Suppressing false positives — .nucleus-ignore
Nucleus Verify blocks the verdict when it detects hardcoded secrets, command
injection, code-injection, unsafe deserialization, or critical IaC
misconfigurations. If a match is a known false positive, add a
.nucleus-ignore file to the repository root to suppress it.
Example
# .nucleus-ignore — lives at repository root
# ── Whole-rule suppression (everywhere) ────────────────────
# Suppress the hardcoded-secret rule for the entire repo
critical_operators_secrets
# ── File-scoped suppression ─────────────────────────────────
# Only suppress this rule inside `scripts/demo.py`
critical_operators_security scripts/demo.py
# ── Line-scoped suppression (most narrow) ──────────────────
# Suppress the exact file:line — use when the others are too broad
critical_operators_iac k8s/dev-pod.yaml:42
Syntax
| Form | Meaning |
|---|---|
rule_id |
Suppress the rule everywhere in the repo |
rule_id path/to/file |
Suppress the rule only in that file |
rule_id path/to/file:LN |
Suppress the rule at that file and line |
# anything |
Comment (ignored) |
Available rule IDs
critical_operators_security— command injection, code injection, unsafe deserialization, weak crypto, SSRF, XXE, prototype pollution, zip-slip.critical_operators_secrets— AWS/OpenAI/Anthropic/GitHub/Stripe/ database-URL/JWT and a dozen more API keys or credentials hardcoded in source.critical_operators_iac— public S3 buckets, open Security Groups, unencrypted stores, K8s pods running as root or privileged, Ansible plaintext passwords, GitHub Actions leaking secrets.
When to use it
Legitimate reasons to suppress include: demo / example code that intentionally shows an insecure pattern, training material with labelled vulnerabilities, tooling that wraps a dangerous call but has its own guardrail, third-party vendored code pending an upstream fix.

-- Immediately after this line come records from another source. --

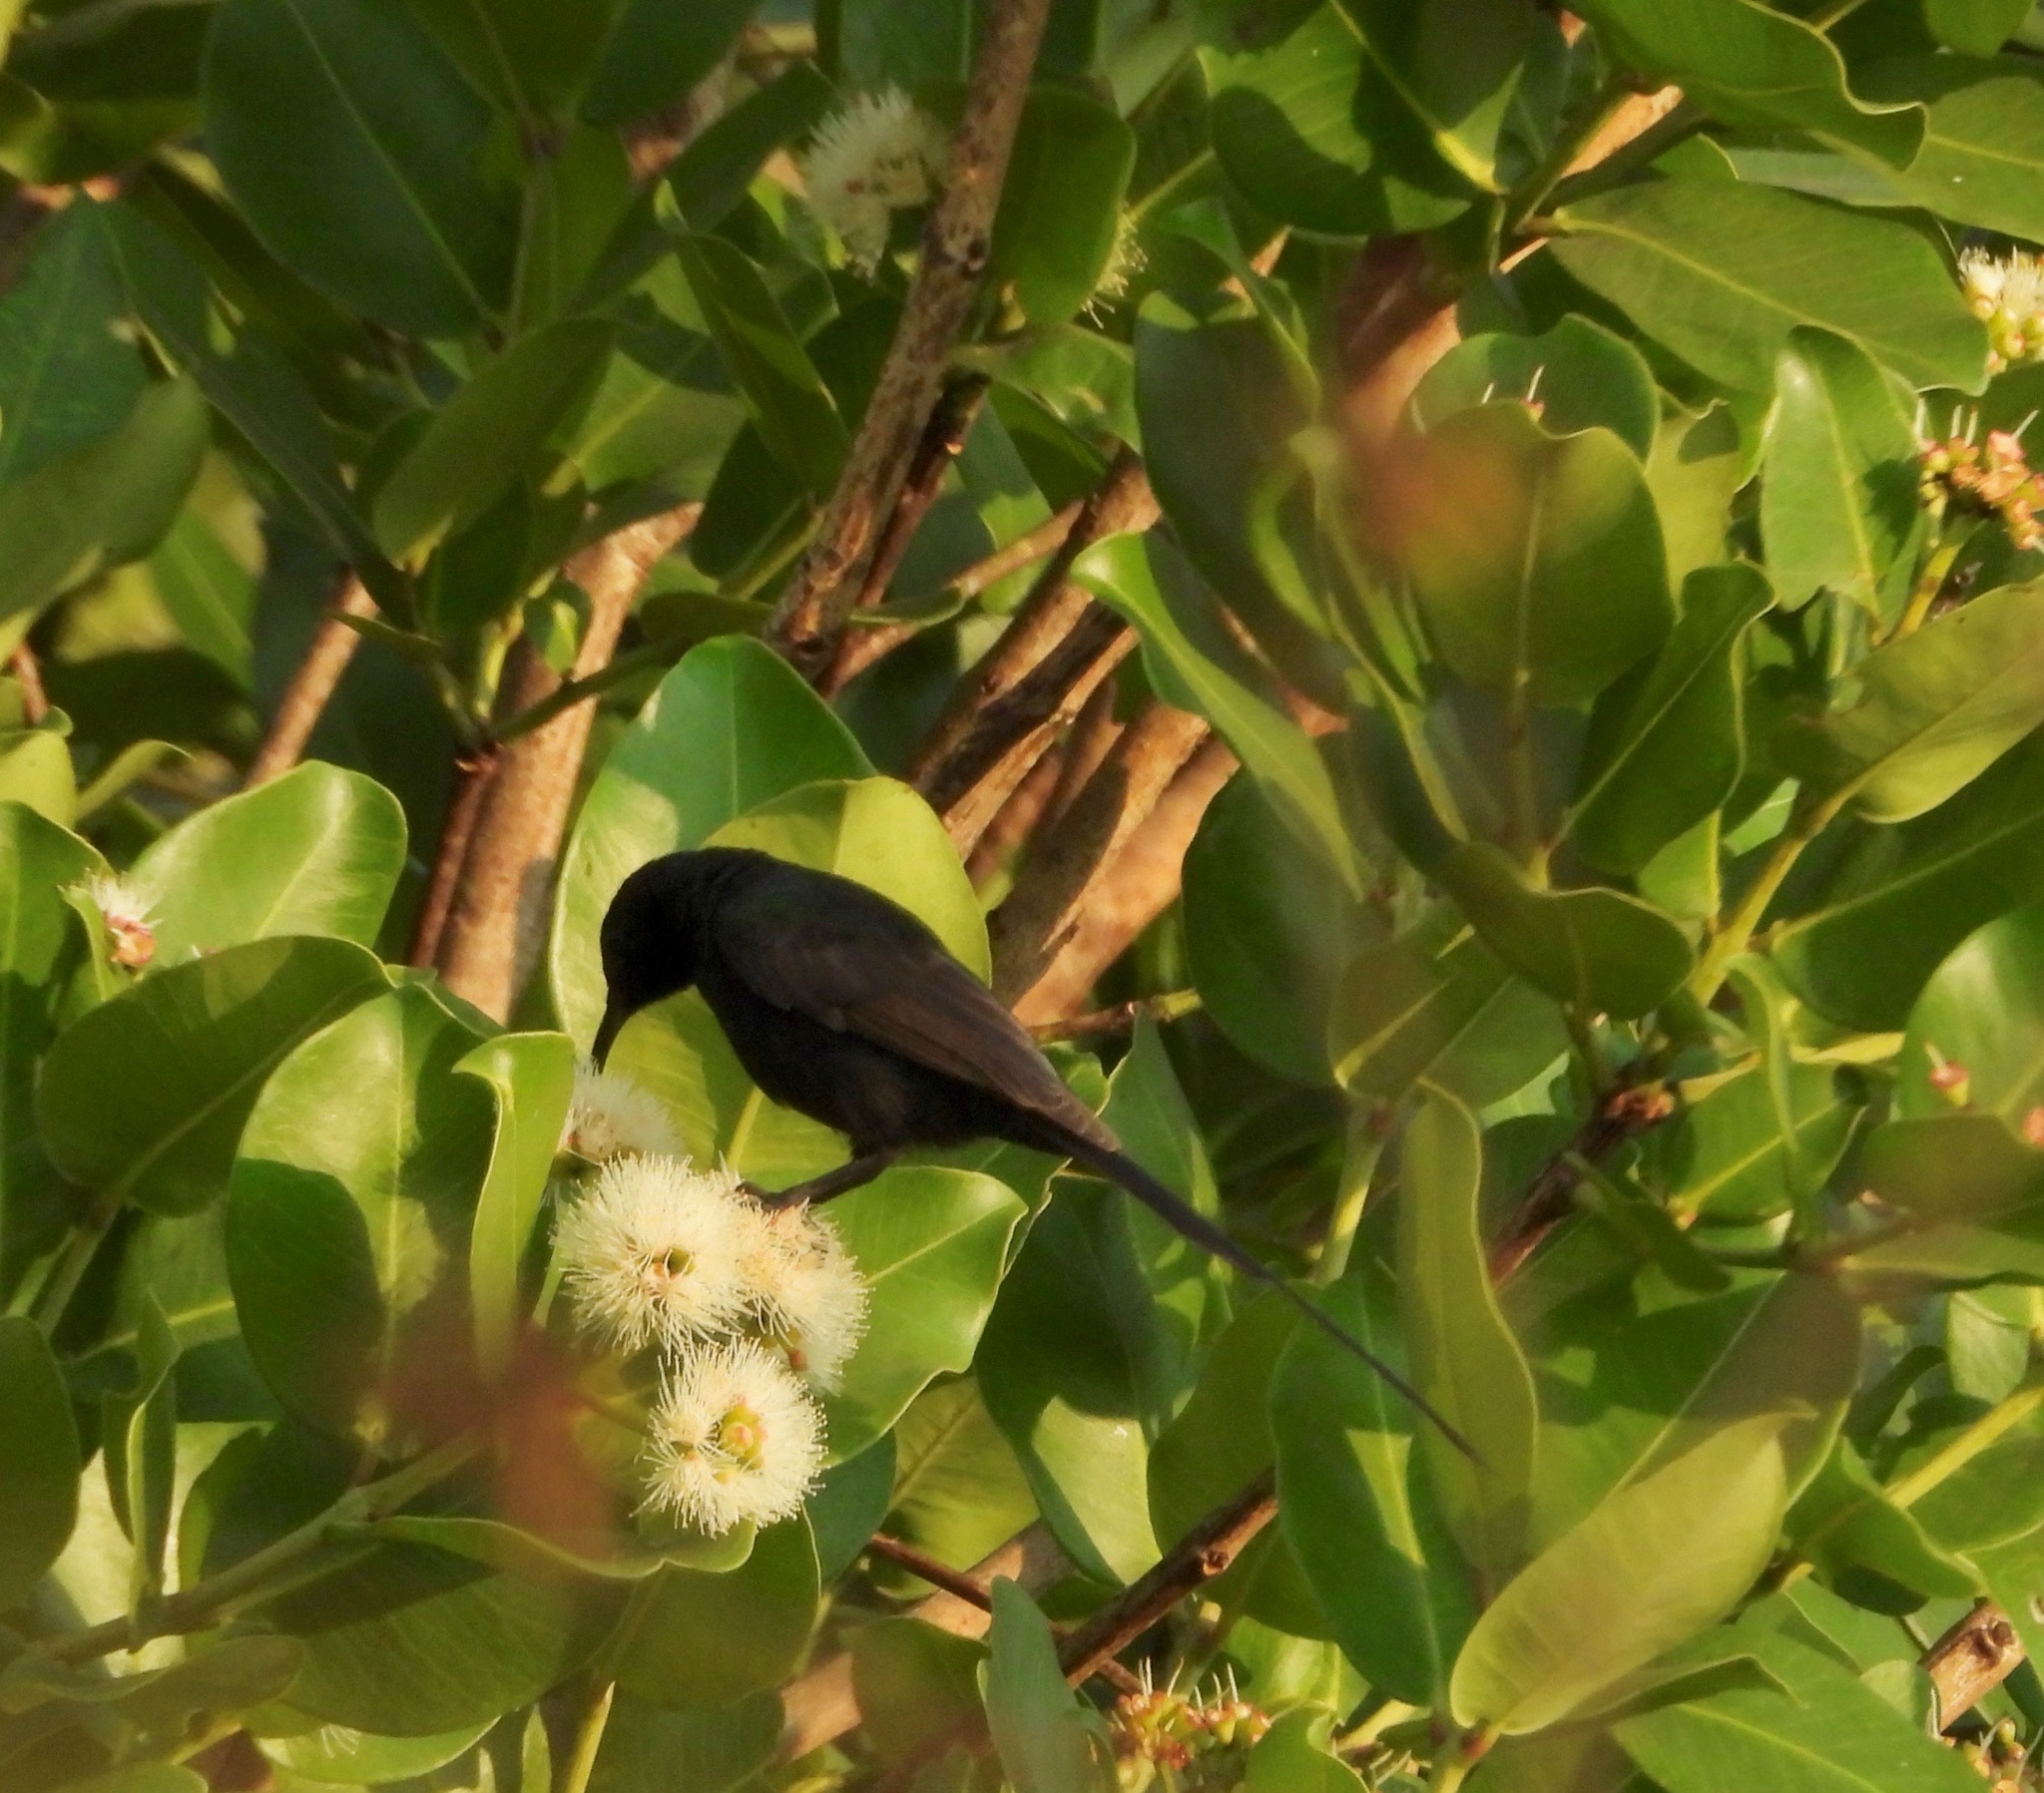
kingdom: Animalia
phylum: Chordata
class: Aves
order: Passeriformes
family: Nectariniidae
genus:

Rule of thumb: prefer the narrowest form. Use line-scoped over file-scoped, and file-scoped over blanket. Every suppression is an implicit acknowledgement of the risk.
Where the matches come from
Suppressions apply to the three critical-severity operator rules that run in gate_s (the Structural Integrity gate). They do not silence Semgrep, Bandit, Gitleaks, OSV-Scanner, or CodeQL — those run in gate_scanners and have their own ignore syntax inside each tool.